Ich verdrehte die Augen, bekam aber einen roten Kopf und entfernte mich hastig von der Tür.

Dann saß ich auf dem Himmelbett, die Gläser klirrten neben mir, das geschmolzene Eis aus dem Kühler schwappte über aufs Bett. Ich stellte den Kübel auf den Schreibtisch. Als ich nach einer der lippenförmigen Pralinen griff, die auf dem Bett verteilt waren, fiel mein Blick auf die Karte. »Für meine wunderschöne Verlobte. In Liebe, Adam.« Er war also nach Dublin gekommen, um ihr einen Heiratsantrag zu machen.
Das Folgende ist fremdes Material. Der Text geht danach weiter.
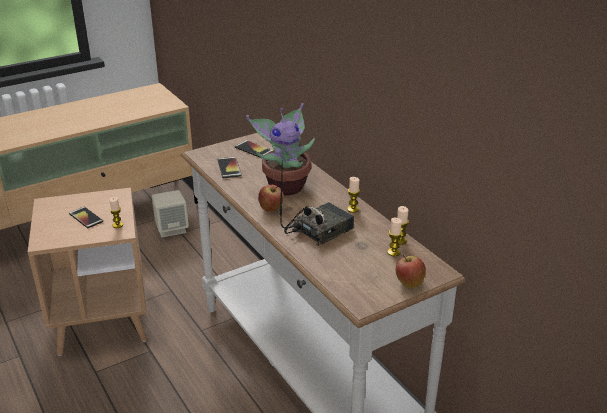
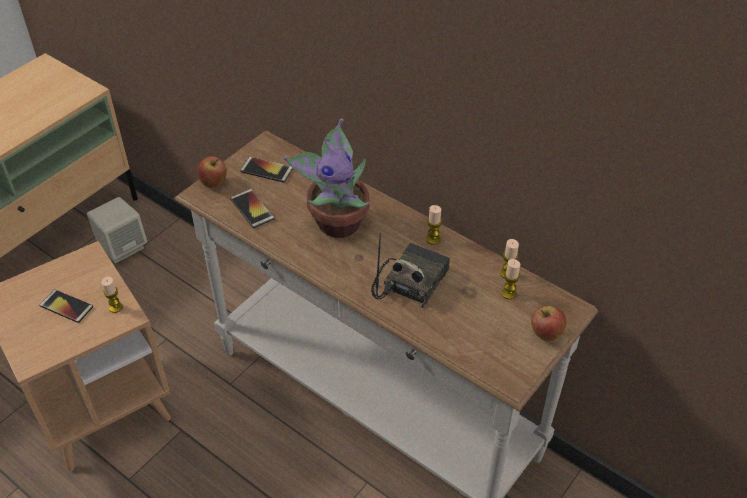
camera: 20 degrees left, 15 degrees up
(271, 209) = (339, 264): apple -> apple (214, 183)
Aber ich war sicher, dass ich bisher bestenfalls die Oberfläche der ganzen Geschichte kannte, und nahm mir vor, den Abschiedsbrief in die Hände zu bekommen.

Eigentlich hatte ich geglaubt, die Nacht, in der ich zugesehen hatte, wie Simon Conway sich in den Kopf schoss, und die Nacht, in der ich meinen Mann verließ, und auch die Nächte danach wären die längsten meines Lebens gewesen. Aber da hatte ich mich wohl geirrt.